8 great tips on how to get the best pictures on your wedding day from industry photographic pro, Paul Barnett. We’ve  all heard the harrowing stories, or at least have second hand knowledge, of a less than great wedding photography experience.  The digital photography revolution that a decade ago turned Kodak’s home base of Rochester, New York into a ghost town has spawned multitudes of both fabulous as well as horrific wedding photographers.

In an effort to bring clarity to this quagmire, Paul Barnett asked 35 wedding planners in 6 major markets—San Diego, Los Angeles, San Francisco, New York, Dallas & Miami—to list the top wedding photography complaints from both their clients as well as their own professional interactions.

1.  Unprofessionalism

Poor business skills, phone calls or emails not returned. Most commonly, this lack of communication with the client accrued after the deposit was paid.

“She seemed like my best friend during the initial meeting, but after signing the contract, my calls and emails were never returned!”

Use only a well-referred photographer that has your wedding planner’s stamp of approval. Search reviews on Google and look for repeated red flags.

2.  The Inflated Ego

The photographer behaved as if the day was centered around his artistic endeavor.  He did not work as a team player with the wedding planner or other vendors. His vision of the “perfect shot” often did not take into consideration the client’s taste or desire.

Bring this concern up during the interview process. Don’t be afraid to ask pointed questions, such as, “Describe your perfect shot.”


3.  Bad Timing

The photographer was not able to photograph large families in a timely manner. He ignored the wedding planner’s time line and took too much time photographing the bride & groom, thus delaying the start of the reception.

It’s best to have a final wrap-up meeting with your photographer prior to the wedding day. During that meeting, walk through the timeline, and map out locations and specific time slots for family & group photos. Always be sure to include your wedding planner in any timeline discussion.


4.  Social Grace or Lack Thereof

 This was a big one! Here’s just a small sampling of the feedback:

“ Without his camera, he stood in line to congratulate us after the ceremony!”

Most of these red flags can be avoided by just meeting in person with the photographer. It sounds obvious, but many studios employ a handful of “protégées” and simply say “the photographer” will arrive on the wedding day.  Before blindly hiring your photographer, consider the fact that this person will be with you and your family for several hours on your wedding day!  

5.  Slow Delivery

Simply put: It takes way too long to see the proofs after the wedding

FYI, Speedy delivery time for the digital proofs is under 10 days. Average is 10-20 days, beyond 30 days is ridiculous! Read your contract. If a delivery date is not specified, ask. 

6.  Missing Subjects in the Photographs

There were tons of shots of my really pretty bridesmaid, but there is not one shot of the groom’s parents. Where’s Grandma?!

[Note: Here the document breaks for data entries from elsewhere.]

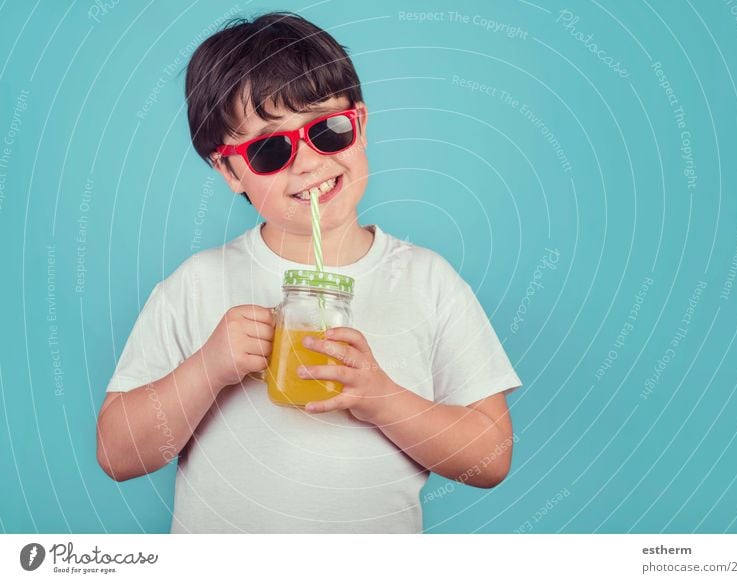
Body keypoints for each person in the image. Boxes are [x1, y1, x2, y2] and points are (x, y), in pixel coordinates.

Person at [96, 11, 522, 533]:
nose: (308, 162)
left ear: (360, 125)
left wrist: (381, 398)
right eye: (269, 149)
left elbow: (490, 456)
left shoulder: (427, 282)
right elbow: (118, 455)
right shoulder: (197, 285)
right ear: (228, 170)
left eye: (327, 129)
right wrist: (209, 368)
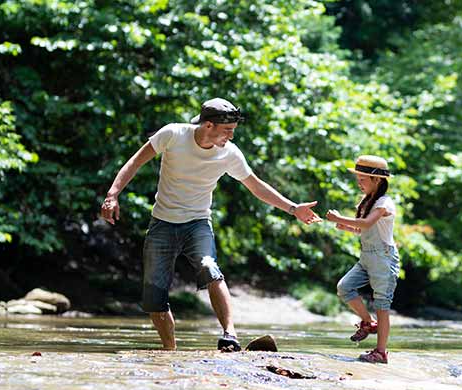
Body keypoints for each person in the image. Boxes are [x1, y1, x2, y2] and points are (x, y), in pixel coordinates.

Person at [100, 98, 321, 351]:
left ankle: (230, 336)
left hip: (197, 223)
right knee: (153, 296)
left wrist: (293, 208)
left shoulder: (229, 153)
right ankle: (169, 351)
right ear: (208, 125)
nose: (231, 136)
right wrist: (112, 194)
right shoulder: (173, 134)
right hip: (162, 222)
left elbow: (256, 186)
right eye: (227, 130)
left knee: (209, 267)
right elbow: (136, 161)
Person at [326, 155, 400, 364]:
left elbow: (367, 224)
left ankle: (381, 352)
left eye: (363, 179)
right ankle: (368, 322)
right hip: (367, 257)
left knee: (382, 304)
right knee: (344, 287)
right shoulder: (367, 202)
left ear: (377, 181)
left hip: (383, 259)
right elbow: (362, 229)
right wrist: (346, 227)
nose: (359, 183)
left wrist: (339, 218)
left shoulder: (384, 203)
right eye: (358, 179)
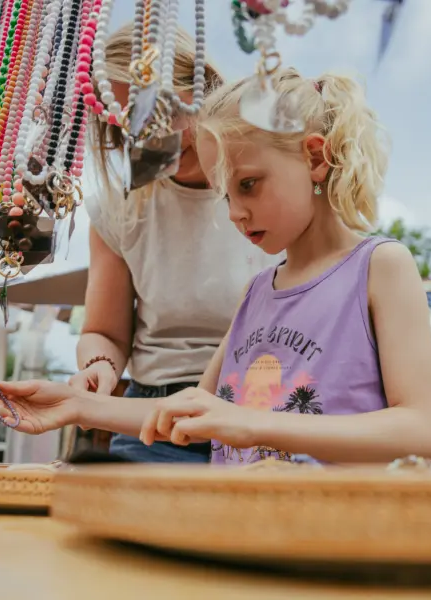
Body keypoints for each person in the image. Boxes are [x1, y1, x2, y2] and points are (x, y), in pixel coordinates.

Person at [0, 69, 431, 464]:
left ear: (315, 157)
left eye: (248, 184)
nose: (235, 214)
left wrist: (252, 423)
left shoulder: (380, 267)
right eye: (225, 195)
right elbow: (191, 411)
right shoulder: (256, 292)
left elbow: (424, 430)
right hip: (238, 523)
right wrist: (74, 405)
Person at [72, 24, 281, 463]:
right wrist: (99, 367)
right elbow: (104, 332)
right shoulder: (117, 211)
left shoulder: (279, 186)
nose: (156, 138)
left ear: (203, 88)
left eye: (164, 112)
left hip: (270, 413)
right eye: (132, 125)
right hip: (157, 422)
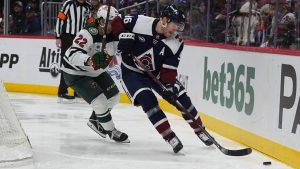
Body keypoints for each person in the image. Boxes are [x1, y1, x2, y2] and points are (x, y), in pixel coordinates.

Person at [117, 4, 213, 153]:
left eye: (179, 26)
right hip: (132, 72)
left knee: (181, 99)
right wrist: (121, 36)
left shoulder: (176, 43)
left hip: (157, 73)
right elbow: (116, 21)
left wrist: (169, 87)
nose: (176, 29)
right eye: (174, 24)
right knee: (147, 100)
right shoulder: (139, 21)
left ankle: (200, 130)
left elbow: (169, 70)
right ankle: (169, 136)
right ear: (164, 20)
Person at [61, 5, 129, 143]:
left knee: (114, 97)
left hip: (95, 71)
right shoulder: (88, 33)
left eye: (115, 21)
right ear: (101, 21)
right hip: (75, 72)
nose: (114, 25)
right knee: (100, 101)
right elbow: (73, 54)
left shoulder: (116, 34)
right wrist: (89, 60)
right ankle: (111, 131)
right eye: (111, 22)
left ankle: (95, 120)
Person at [55, 0, 94, 101]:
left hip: (81, 38)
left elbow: (90, 23)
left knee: (80, 64)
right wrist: (58, 36)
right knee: (66, 63)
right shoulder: (69, 3)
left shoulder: (87, 7)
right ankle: (62, 91)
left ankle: (78, 91)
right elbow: (60, 19)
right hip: (67, 37)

This can usually be avoided by clearly spelling out ahead of time exactly what your expectations are. Provide a punch list of family members. Be specific! Tell your photographer who is your favorite uncle, your best friend and if needed, the relative to watch out for.   


7.  Too Much Photoshop

The common complaint: Blown out, manipulated color that misses the real version.  Many hours are spent deciding on the perfect shade of periwinkle. Blow out the color, or over-saturate in Photoshop and the mood and flavor that was painstakingly crafted is completely changed.

When looking through the sample photos, ask yourself if these will hold the test of time, or if in 10 years you’re going to look back and say, “wow that’s so 2012!”

8.  Over or Under Editing

Ah yes, post production… The most common complaint was receiving a DVD with too many redundant shots. The edit was superficial at best, and left the bride and groom overwhelmed. The opposite, however, was worse… the over-edit.  The “story of the day” was thin, with many wonderful moments either missed or deleted.

When interviewing a photographer, ask to see not only a complete wedding, but ask to see a complete set of proofs. Ideally, a set of proofs from a wedding similar to yours and shot fairly recently.

We hope you found this advice to be beneficial! Happy Wedding Snapping.